If Illumos were to disappear from the desktop. Or even from the world.
I would be disappointed. But I would move on, because I already know
the bliss of writing code, and I'll do it elsewhere, even if the
environment and tools are not as agreeable. One wouldn't be able to
stop a writer from writing his heart out, by taking away his
typewriter and giving him a quill and parchment.

But when I think that there is some kid out there who is bored out of
his skull and wandering aimlessly, because, quite frankly, he is too
smart for average activities, who may never learn the joys of the art
of programming because some developers decided that they're content
letting Illumos's basic desktop capabilities atrophy over time as new
devices replace old devices... well, my heart breaks.

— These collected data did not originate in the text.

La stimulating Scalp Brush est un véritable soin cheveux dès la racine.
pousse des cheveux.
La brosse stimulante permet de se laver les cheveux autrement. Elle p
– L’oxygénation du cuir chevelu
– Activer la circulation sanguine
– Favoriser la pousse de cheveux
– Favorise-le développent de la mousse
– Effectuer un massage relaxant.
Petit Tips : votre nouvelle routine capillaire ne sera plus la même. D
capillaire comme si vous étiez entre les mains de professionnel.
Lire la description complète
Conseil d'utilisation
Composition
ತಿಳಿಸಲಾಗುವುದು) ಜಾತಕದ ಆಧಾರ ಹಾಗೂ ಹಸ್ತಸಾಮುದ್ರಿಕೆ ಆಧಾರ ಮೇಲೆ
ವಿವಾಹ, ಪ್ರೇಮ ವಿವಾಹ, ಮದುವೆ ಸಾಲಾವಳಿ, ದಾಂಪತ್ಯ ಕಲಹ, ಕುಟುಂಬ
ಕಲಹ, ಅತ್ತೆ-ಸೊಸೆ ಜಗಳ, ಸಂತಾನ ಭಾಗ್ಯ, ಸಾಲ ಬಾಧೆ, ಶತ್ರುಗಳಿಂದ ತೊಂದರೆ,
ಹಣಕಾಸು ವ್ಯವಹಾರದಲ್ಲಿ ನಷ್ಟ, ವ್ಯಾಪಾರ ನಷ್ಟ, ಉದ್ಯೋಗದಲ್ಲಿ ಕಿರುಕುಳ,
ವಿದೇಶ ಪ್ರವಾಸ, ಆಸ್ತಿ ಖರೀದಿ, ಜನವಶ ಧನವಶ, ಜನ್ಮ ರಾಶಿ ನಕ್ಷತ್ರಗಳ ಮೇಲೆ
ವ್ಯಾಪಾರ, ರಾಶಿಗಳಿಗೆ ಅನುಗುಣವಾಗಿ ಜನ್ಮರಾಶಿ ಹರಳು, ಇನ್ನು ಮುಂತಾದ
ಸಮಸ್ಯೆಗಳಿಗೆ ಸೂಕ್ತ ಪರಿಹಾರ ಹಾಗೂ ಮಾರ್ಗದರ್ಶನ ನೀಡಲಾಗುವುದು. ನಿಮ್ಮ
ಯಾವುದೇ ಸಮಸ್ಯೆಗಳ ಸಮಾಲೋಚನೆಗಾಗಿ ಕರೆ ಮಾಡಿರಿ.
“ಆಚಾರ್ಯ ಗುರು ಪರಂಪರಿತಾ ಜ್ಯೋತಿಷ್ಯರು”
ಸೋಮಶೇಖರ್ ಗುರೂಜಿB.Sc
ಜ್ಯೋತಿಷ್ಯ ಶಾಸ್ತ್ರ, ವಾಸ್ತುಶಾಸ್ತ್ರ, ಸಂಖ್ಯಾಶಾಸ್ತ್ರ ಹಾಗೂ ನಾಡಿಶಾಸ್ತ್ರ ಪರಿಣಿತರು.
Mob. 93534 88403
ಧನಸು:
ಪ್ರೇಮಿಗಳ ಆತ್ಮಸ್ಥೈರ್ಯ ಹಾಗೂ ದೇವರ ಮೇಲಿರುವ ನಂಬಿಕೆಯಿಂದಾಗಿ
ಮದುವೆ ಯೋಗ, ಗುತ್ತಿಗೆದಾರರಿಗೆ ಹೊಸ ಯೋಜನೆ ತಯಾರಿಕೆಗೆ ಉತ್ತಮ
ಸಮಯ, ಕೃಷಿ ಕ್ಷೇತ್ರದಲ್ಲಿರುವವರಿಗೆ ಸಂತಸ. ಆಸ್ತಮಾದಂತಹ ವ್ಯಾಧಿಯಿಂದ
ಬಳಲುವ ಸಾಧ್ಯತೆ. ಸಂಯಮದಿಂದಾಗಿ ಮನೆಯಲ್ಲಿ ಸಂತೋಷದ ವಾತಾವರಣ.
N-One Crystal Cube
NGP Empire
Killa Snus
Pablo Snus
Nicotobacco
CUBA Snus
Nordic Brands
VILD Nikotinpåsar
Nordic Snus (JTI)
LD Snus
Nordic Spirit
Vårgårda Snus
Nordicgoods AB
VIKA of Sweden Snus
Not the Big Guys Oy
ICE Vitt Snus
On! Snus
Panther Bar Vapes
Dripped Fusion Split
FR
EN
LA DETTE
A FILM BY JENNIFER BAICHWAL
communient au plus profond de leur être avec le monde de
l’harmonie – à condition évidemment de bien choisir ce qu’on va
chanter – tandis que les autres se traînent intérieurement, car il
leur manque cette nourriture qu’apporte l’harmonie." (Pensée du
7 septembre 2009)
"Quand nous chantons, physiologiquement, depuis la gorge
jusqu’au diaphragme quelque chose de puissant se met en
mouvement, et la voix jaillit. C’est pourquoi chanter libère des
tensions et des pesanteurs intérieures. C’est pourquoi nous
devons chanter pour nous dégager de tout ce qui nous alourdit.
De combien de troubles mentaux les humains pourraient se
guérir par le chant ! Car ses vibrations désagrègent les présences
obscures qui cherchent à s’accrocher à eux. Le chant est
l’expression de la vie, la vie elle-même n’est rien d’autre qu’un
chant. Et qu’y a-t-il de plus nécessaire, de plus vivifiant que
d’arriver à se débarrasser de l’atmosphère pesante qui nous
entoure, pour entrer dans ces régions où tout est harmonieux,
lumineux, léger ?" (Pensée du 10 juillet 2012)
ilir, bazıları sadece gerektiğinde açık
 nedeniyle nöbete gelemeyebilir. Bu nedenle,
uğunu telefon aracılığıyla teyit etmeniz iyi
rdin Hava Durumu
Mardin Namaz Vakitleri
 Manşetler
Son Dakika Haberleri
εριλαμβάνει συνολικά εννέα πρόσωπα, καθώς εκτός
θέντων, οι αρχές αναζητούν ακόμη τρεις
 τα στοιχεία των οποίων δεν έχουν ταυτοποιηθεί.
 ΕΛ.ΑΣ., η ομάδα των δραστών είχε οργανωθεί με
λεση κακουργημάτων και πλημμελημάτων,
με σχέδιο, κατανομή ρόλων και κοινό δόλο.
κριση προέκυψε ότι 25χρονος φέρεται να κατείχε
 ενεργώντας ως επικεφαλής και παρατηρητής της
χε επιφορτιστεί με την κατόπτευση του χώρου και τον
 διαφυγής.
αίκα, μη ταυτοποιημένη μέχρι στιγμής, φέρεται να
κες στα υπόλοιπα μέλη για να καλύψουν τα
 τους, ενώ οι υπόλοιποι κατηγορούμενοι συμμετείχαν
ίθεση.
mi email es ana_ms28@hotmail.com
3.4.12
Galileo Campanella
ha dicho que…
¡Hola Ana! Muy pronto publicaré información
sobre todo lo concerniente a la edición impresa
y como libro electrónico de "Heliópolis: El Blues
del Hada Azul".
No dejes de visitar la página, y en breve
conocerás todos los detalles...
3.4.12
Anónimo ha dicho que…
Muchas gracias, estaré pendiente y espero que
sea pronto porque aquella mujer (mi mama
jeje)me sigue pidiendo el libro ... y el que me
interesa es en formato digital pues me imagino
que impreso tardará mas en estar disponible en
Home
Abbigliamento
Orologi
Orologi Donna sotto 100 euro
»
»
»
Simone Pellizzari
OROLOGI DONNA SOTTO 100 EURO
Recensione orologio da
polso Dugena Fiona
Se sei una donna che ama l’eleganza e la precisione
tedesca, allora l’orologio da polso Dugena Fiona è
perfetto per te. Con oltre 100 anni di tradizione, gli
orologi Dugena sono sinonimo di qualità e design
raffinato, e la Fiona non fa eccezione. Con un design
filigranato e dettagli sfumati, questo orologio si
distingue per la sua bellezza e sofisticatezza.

Because these kids might be those that never get inspired, and waste
their lives on stupidity.

I'm not saying that the Illumos engineers are doing the wrong thing.
In fact I think they are all doing the right things. I hope Illumos
retains the desktop essentials (usb1/2/3/N, wifi, audio, modern
browser); that's all that's needed to get someone started down the
path of writing code. Desktop Illumos isn't supposed to replace Ubuntu
and Mac. It is supposed to attract a certain kind of personality, that
will _create_ more than they consume. (believe me, I'm writing
fascinating code, that I'm not ready to reveal yet; well, I find it
fascinating).

All I am saying is that those seemingly useless projects (wifi, audio)
undertaken by Sun, were not useless to me, and not useless to Illumos.
And I suspect such projects will not be useless to future generations
of engineers, and future revisions of Illumos.

My apologies if this email is discombobulated or off-topic (it is very
late here, and I am out of coffee). But I needed to respond, and offer
opposition to the idea that desktop capabilities were without benefit.
Especially since I was one of the (presumably many) beneficiaries of
OpenSolaris. The benefit is happening at the edges of graph. And I
think that this benefit will ripple back to the center of the graph,
when the inspired amateurs, begin contributing code and seeking jobs
at companies that hire Illumos talent.

Thanks to everyone from Sun and the Illumos community.